The world beyond the soundproofed doors was an assault on her senses. Neon and strobe lights sliced through air heavy with sweat and smoke. Sally felt like she was underwater, and it took a few minutes to adjust her breathing. A square bar ringed with blue neon sat along the inside wall, a tiny island of calm in the vast club, but even there the bass from the speakers rattled glasses and pounded against Sally’s chest like a sledgehammer. That first night she sat in a dark corner of the bar and listened while men and women shouted for drinks until they were hoarse.
Sally knew how she looked in her dress. She could feel the eyes of the men boldly crawl across her body as she turned her back, then dart away in cowardice as soon as she turned to face them. It took all her will to keep her features soft and her smile warm.
Kano usually arrived maybe an hour before closing time and then hung around until the club was empty. Her first night in the club, Sally left before he arrived—flirting a little with the bartender before saying goodnight. When she had walked a block north, turned right, and then doubled back to the building across the street, she changed her dress for the black cotton pants, shirt, and hood she had squeezed into her purse.
The next night she stayed in the shadows, watching.
It was well after midnight when Kano strode across the club like he owned it, heading straight for the bar. The bartender looked nervous as Kano slid next to a well-dressed young man and his date, nonchalantly putting his hand on the woman’s ass. Before the man could react, Kano shoved him backward over the barstool. The woman yelled something, but the pounding music drowned her out. Nearby patrons barely glanced over, either not hearing the commotion and thinking some drunk just fell off his stool or not wanting to get involved.
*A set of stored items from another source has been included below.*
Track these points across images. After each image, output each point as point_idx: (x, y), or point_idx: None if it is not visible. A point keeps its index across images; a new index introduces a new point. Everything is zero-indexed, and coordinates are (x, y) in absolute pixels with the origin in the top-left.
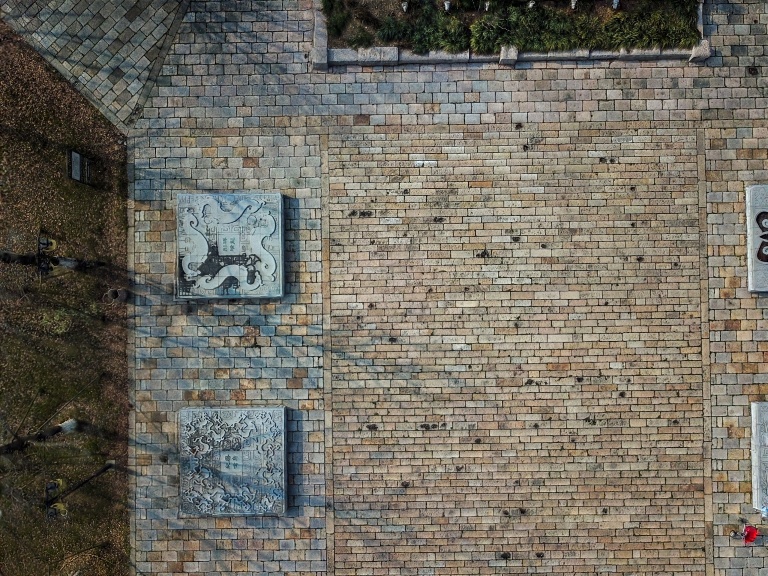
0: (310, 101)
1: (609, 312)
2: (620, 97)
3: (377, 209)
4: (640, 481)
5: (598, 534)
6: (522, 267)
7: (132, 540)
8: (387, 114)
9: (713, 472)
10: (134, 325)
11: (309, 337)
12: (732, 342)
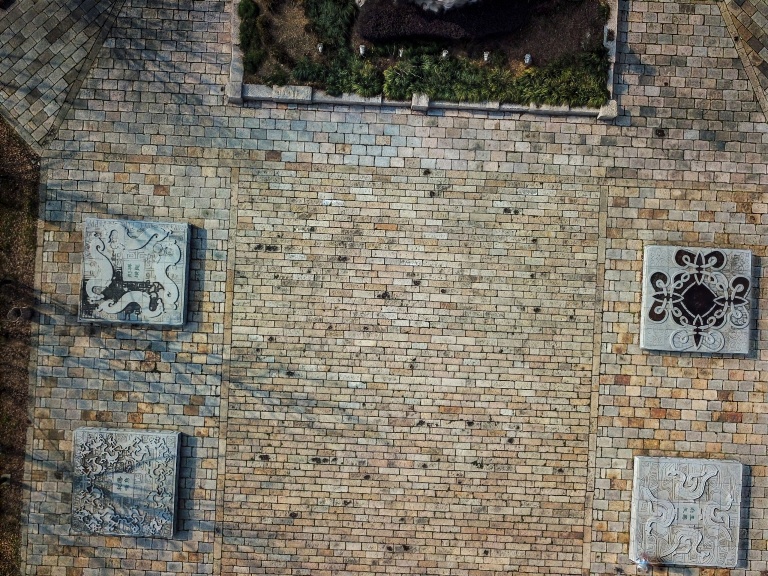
0: (224, 134)
1: (503, 360)
2: (528, 150)
3: (283, 244)
4: (522, 526)
5: (478, 575)
6: (421, 310)
7: (23, 553)
8: (299, 151)
9: (593, 521)
10: (37, 343)
11: (208, 366)
12: (621, 396)
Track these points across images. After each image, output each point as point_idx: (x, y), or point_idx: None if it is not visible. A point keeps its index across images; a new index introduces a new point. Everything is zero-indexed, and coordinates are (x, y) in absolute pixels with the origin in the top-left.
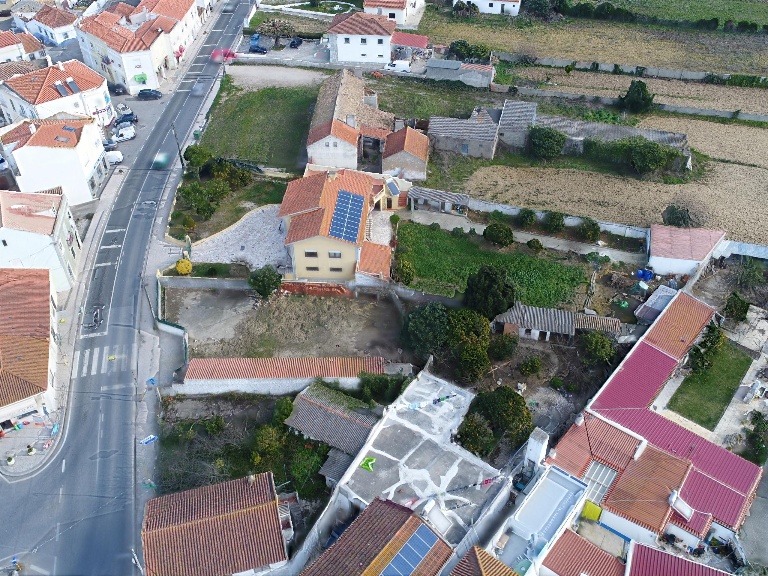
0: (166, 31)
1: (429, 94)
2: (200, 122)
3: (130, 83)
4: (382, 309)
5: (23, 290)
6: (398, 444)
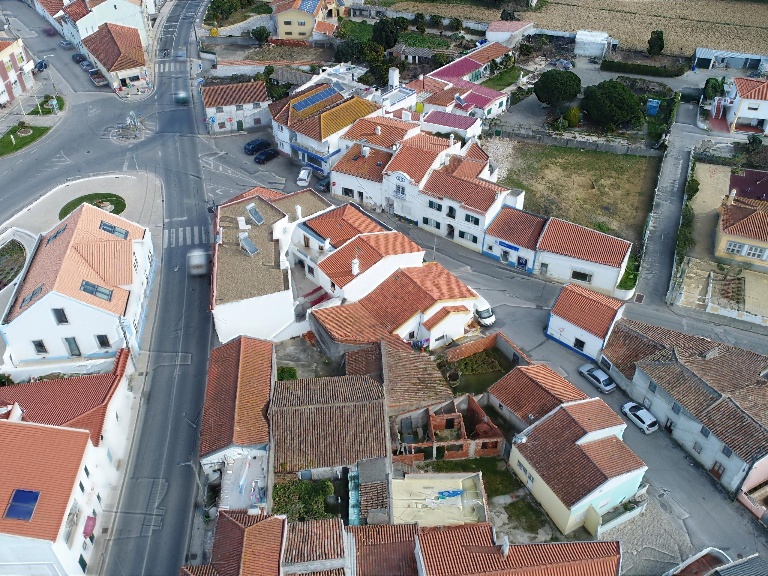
0: None
1: None
2: None
3: None
4: (327, 51)
5: (126, 33)
6: None
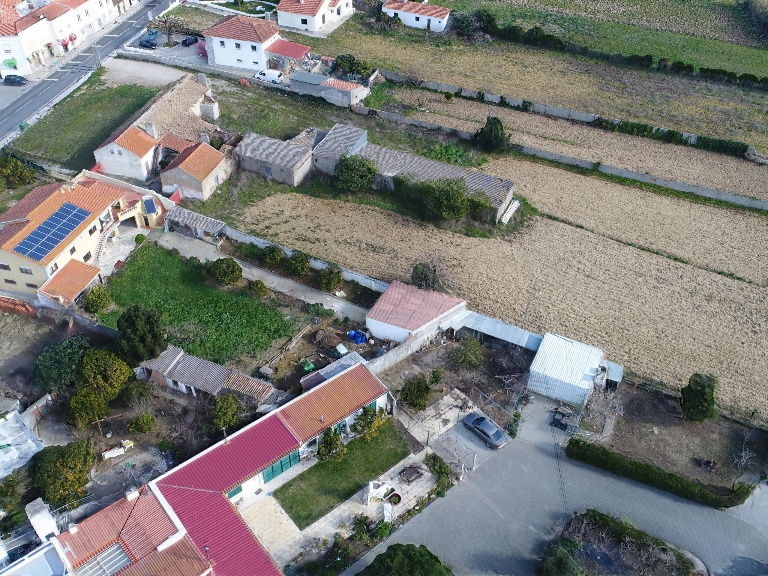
0: (50, 18)
1: (284, 108)
2: (40, 113)
3: (1, 67)
4: (55, 335)
5: None
6: None
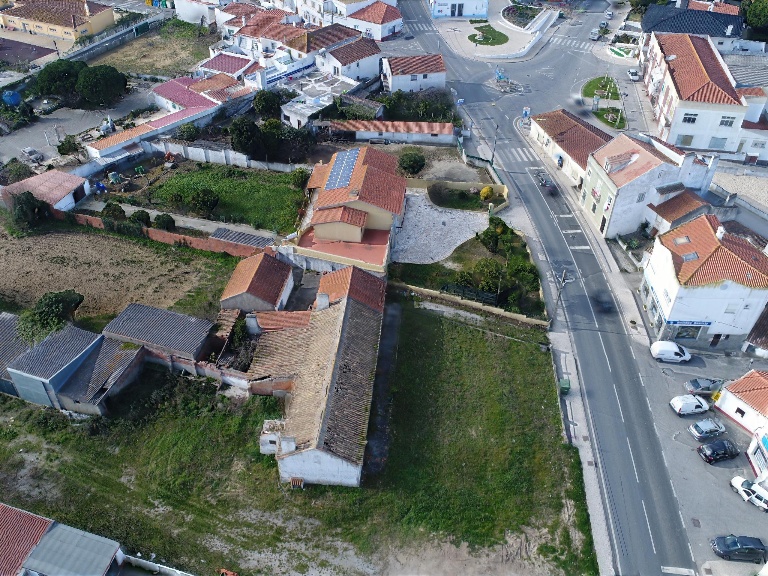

Kano grabbed the woman’s wrist as she threw her drink in his face, realizing too late that the hand clutching her only had four fingers. Her eyes went wide with fear as Kano punched her full in the nose, then strode away, laughing, toward the men’s room.
The whole incident had lasted maybe ten seconds.
The couple had fled by the time Kano returned to smile at the bartender as if nothing had happened. Pulling up a stool, he threw back a shot, slamming the empty glass onto the bar and gesturing for another.
Submerged in the darkness at the back of the club, Sally watched, uncertain if the deafening roar came from the pounding bass or the blood rushing through her ears. Her eyes were red from smoke and staring, and her hands were cold as the grave.
But as the white noise of music and rage devoured her, Sally devised a plan.